A new participant (44973863@qq.com, signing as "xman") enters the thread with a detailed review that largely confirms the submitter's position and adds independent testing verification. While mostly reinforcing existing conclusions, there are a few new contributions worth noting.

What's Actually New

  1. Independent test verification: The new participant ran the full PostgreSQL regression test suite with the patch applied and confirms it passes cleanly, including the matview-specific tests. This is the first explicit confirmation of test passage beyond the submitter's own claims.

  2. Style/readability suggestion for the guard condition: The reviewer suggests changing the condition from:

    if (RelationIsPopulated(matviewRel) == skipData)
    

    to:

    if (RelationIsPopulated(matviewRel) != !skipData)
    

    arguing the latter is more readable when paired with the existing call SetMatViewPopulatedState(matviewRel, !skipData). This is a minor bikeshed — both are logically equivalent (A == B vs A != !B when B is boolean are identical) — but it shows attention to the actual patch code.

  3. Design pattern endorsement: The reviewer notes that intorel_startup() in createas.c follows the same "caller checks before calling callee" pattern, providing precedent within the codebase for the patch's approach (checking at the call site rather than inside SetMatViewPopulatedState itself).

  4. Two implementation approaches articulated: The reviewer explicitly lays out the design choice between (a) making SetMatViewPopulatedState() internally skip no-op updates vs. (b) having the caller check first.
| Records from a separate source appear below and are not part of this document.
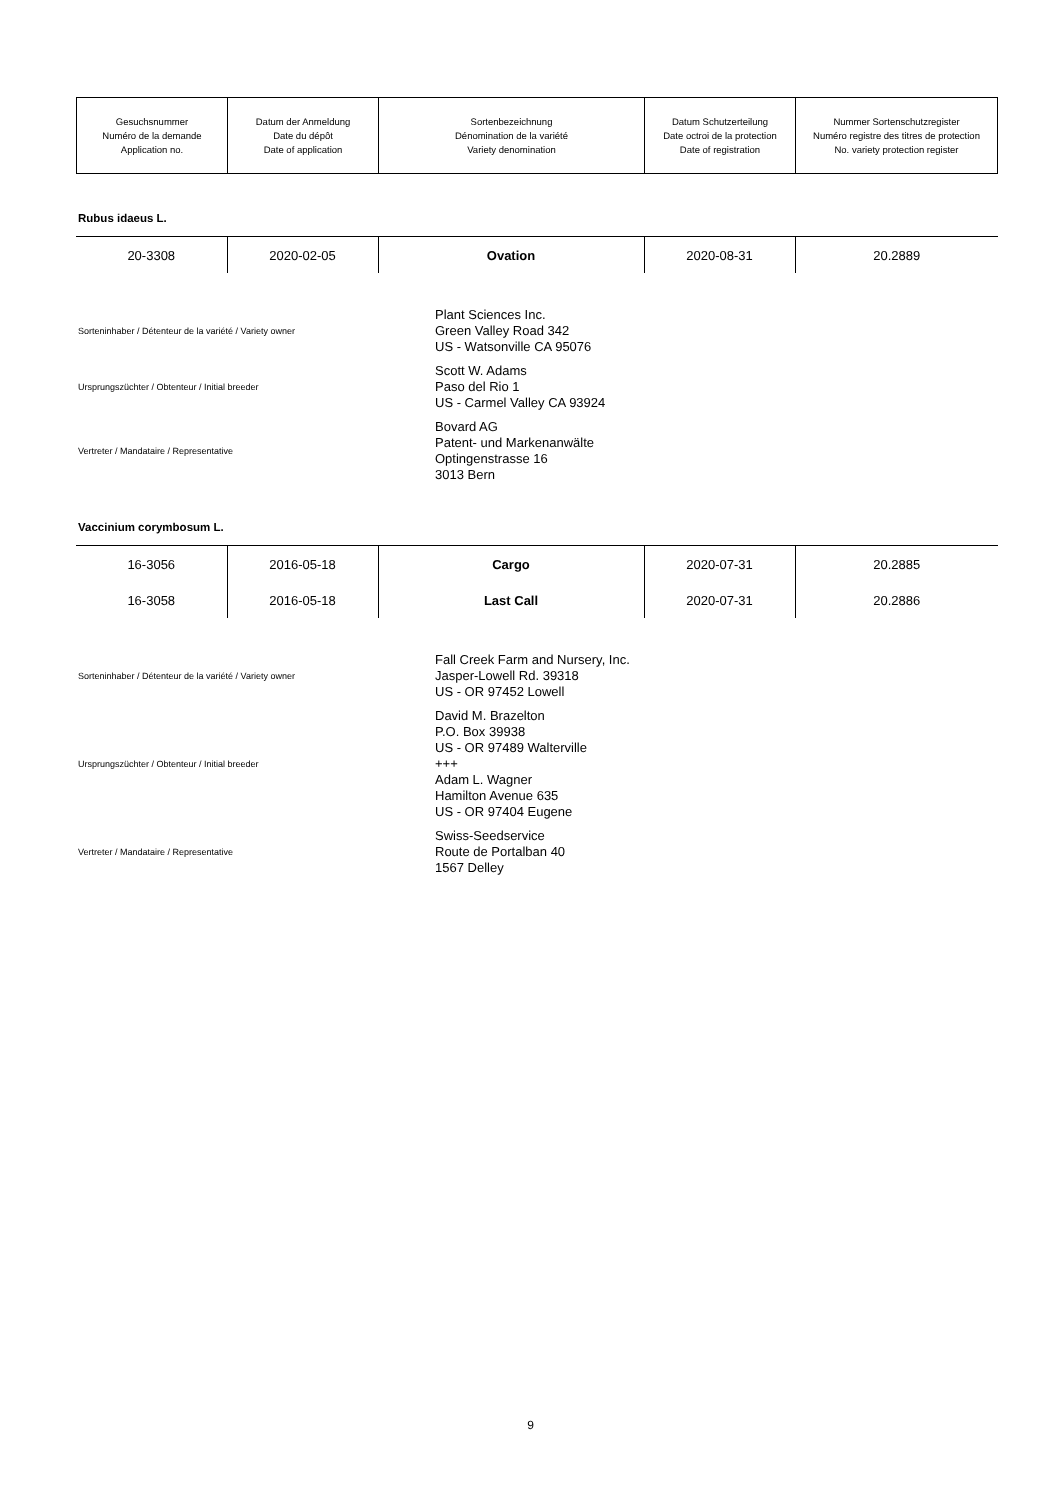| Gesuchsnummer Numéro de la demande Application no. | Datum der Anmeldung Date du dépôt Date of application | Sortenbezeichnung Dénomination de la variété Variety denomination | Datum Schutzerteilung Date octroi de la protection Date of registration | Nummer Sortenschutzregister Numéro registre des titres de protection No. variety protection register |
Rubus idaeus L.
| 20-3308 | 2020-02-05 | Ovation | 2020-08-31 | 20.2889 |
Sorteninhaber / Détenteur de la variété / Variety owner
Plant Sciences Inc.
Green Valley Road 342
US - Watsonville CA 95076
Ursprungszüchter / Obtenteur / Initial breeder
Scott W. Adams
Paso del Rio 1
US - Carmel Valley CA 93924
Vertreter / Mandataire / Representative
Bovard AG
Patent- und Markenanwälte
Optingenstrasse 16
3013 Bern
Vaccinium corymbosum L.
| 16-3056 | 2016-05-18 | Cargo | 2020-07-31 | 20.2885 |
| 16-3058 | 2016-05-18 | Last Call | 2020-07-31 | 20.2886 |
Sorteninhaber / Détenteur de la variété / Variety owner
Fall Creek Farm and Nursery, Inc.
Jasper-Lowell Rd. 39318
US - OR 97452 Lowell
Ursprungszüchter / Obtenteur / Initial breeder
David M. Brazelton
P.O. Box 39938
US - OR 97489 Walterville
+++
Adam L. Wagner
Hamilton Avenue 635
US - OR 97404 Eugene
Vertreter / Mandataire / Representative
Swiss-Seedservice
Route de Portalban 40
1567 Delley
9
They note the patch chose (b) and endorse it based on existing precedent.

What's NOT New (Just Restated)

The bulk of the message restates points already established:

  • SetMatViewPopulatedState() only modifies relispopulated (already clarified by cca5507)
  • Skipping it avoids dead tuples and WAL overhead (already established)
  • The optimization matters for BI/OLAP workloads with frequent refreshes (already noted)
  • Other pg_class columns are updated by separate routines (already established by cca5507's CONCURRENTLY explanation)

Review Dynamic

This is a supportive +1 with some added substance (test results, style suggestion, precedent citation). Geier has still not responded to cca5507's rebuttal, so the fundamental question of whether the reviewer accepts the explanation remains open. The thread now has two people endorsing the patch's approach.